砕き、壊れ、それはまるで氷点下の世界で閃くダイヤモンドダストのように儚い閃きを振り撒き注ぐ。
精製された高純度の闇を彩る、幾つもの魂のカケラ。
そして。
そうして。
白手袋に包まれた漆黒の商人の手には――
「いかがです、エフェメラ? ごらんなさい。とても美しいでしょう?」
「……うつくしい……?」
少女に見えるようにそっとかがみ、差し出した手の平で、黒曜石よりなお黒く透明な中に星屑のような輝きを散りばめた石が輝いていた。
エフェメラは、しばし、ソレを見つめる。
美しいものだと差し出された石を、まじまじと見つめて、それからようやくこくりと小さく頷いた。
「きれい」
「永遠を望むモノは、永遠に呑まれ、捕らわれ、こうして美しい結晶を内に作り上げるのです」
最近顔見知りとなったアンティークショップの店主のように、レイリー自身は【永遠】というキーワードにさほど固執するつもりはない。

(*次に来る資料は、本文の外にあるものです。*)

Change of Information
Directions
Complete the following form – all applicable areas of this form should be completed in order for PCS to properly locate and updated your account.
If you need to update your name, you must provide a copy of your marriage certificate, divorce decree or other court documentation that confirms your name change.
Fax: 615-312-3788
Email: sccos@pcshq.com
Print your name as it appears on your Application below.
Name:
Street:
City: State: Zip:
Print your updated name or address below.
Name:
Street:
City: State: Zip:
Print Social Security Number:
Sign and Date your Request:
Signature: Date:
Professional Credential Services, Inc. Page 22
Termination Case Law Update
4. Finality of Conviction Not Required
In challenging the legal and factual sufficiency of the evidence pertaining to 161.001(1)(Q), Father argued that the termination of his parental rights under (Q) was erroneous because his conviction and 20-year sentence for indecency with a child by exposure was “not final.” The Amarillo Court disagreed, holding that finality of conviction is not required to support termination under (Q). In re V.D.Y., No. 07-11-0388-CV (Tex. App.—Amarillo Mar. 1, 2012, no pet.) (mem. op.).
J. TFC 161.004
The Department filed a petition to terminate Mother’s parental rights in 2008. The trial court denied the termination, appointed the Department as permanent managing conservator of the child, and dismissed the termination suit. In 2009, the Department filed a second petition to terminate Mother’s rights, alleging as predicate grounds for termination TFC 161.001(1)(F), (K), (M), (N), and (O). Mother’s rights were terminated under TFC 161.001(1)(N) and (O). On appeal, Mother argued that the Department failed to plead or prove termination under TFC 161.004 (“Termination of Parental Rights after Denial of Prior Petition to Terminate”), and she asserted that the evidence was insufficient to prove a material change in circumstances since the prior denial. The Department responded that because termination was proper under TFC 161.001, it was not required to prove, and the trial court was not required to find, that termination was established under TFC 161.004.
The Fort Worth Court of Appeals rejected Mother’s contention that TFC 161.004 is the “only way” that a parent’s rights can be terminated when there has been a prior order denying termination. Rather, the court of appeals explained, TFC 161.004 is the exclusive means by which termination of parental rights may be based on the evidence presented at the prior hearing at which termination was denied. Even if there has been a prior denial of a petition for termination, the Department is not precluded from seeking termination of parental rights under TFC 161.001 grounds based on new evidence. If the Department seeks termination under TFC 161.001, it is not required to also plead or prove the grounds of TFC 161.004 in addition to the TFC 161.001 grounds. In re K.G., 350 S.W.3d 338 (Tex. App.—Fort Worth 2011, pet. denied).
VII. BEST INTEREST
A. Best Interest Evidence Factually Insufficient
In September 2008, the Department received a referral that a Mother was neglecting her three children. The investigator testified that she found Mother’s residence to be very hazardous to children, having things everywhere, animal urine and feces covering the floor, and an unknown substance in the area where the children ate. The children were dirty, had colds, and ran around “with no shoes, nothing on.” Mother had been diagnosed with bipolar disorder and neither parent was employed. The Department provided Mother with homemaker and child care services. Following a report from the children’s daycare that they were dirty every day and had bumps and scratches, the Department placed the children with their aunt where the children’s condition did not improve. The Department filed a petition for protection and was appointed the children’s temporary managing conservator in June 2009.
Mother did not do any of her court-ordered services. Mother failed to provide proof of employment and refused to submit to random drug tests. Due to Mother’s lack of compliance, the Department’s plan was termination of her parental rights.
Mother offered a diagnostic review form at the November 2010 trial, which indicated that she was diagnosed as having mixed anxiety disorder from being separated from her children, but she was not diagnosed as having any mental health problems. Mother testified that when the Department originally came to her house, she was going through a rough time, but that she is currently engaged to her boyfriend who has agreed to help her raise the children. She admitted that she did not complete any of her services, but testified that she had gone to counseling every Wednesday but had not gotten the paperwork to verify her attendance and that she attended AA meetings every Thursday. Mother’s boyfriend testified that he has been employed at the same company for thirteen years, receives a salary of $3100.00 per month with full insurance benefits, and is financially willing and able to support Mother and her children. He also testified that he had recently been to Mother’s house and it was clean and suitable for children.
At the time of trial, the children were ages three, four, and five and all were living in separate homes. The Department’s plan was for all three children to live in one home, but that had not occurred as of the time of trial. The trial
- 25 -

けれど、永遠を望むモノの心は、いつでもたやすく堕ちるのだ。
そうして生まれ育まれた闇は、甘美だ。
足掻き、もがき、苦しみ、絶望の果てに狂い、壊れてしまうのが人間だから、それはとても美味なるモノへと変わる。
この手中に収めるに足る存在へと。
「純然たる狂気、その結晶は無垢で美しい」
曰くつき。
ソレが持つ、魅惑的な付加価値がこの手の中にある。労を費やすに足るものであり、深い満足を与えてくれるもの。
うっとりとした視線は、微熱を孕んですらいる。
「では、帰りましょうか」
ふわり。
漆黒の鳥は、羽根のようなマントを広げて漆黒の人形を腕(かいな)に抱き込み、囁いた。
闇が。
闇に舞い上がり。
溶けて、鮮やかに消える。
そして。
内に〈曰く〉として抱え込んでいた一切を奪い去られた〈館〉は、本来の姿を取り戻すことなく、ただひっそりと死を待つだけの廃墟と化す。